We are delighted to announce that it is now possible to search for copy specific details of books in Special Collections via our rare books search.
One of the most important and fascinating aspects of studying rare books is in examining these copy specific features. They are the differences that are found if you look carefully at any two (or more) copies of an early book.
Most books printed in the hand-press period (usually prior to about 1800) are unique in some way. Many of these idiosyncrasies arise from the treatment and care the books may have had throughout their history, in passing through the hands of successive owners.
In describing rare books, we pay special attention to these features, looking in particular at: bindings; evidence of previous ownership (bookplates, presentation inscriptions etc); evidence of previous use (manuscript annotations/corrections/inserted letters etc); and embellishment (added decoration/illustrations).
Such information is crucial to book historians, who answer questions about the cultural importance, transmission and impact of these objects by examining copy specific details.
We have included this information in cataloguing our books for many years, but it has only now become possible to search for these details. This is a massive improvement in providing access to our books for those who are interested in provenance research and material culture.
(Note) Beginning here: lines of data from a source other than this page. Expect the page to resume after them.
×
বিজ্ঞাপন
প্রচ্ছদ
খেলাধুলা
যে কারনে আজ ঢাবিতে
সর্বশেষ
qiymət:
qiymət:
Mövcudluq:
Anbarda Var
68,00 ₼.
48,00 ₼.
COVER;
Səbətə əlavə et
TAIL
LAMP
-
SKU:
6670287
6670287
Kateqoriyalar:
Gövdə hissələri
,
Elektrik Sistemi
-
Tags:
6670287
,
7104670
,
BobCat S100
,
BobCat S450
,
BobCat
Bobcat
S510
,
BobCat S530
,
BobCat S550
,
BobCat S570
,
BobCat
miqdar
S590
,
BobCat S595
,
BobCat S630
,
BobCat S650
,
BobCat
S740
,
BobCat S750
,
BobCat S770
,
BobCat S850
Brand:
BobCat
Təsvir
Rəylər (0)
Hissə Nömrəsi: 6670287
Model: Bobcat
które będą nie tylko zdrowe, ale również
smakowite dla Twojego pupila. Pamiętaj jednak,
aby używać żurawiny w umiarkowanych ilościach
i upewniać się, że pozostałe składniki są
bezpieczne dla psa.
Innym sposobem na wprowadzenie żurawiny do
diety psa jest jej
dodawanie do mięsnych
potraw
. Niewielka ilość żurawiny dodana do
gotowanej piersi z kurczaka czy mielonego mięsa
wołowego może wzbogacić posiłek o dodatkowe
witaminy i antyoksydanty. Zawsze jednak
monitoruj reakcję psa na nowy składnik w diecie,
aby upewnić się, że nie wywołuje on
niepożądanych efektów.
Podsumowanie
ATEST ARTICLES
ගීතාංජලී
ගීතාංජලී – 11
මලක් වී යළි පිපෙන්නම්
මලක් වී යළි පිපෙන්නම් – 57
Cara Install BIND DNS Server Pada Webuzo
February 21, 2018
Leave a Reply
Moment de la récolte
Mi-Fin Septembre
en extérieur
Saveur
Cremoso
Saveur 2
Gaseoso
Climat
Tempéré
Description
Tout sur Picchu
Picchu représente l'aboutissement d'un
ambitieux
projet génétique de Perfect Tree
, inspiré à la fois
You may retrieve this information by using either the library quicksearch or rare books search, but I recommend using the rare books search to focus your results on our material. Try, for example, inputting keywords such as “manuscript annotations” or “blind stamped” to see the kind of results possible.
Of course, you may as usual combine this search with other keywords/limits to narrow your searches.
You will see the relevant results labelled as “copy specific” in the full version of the records retrieved.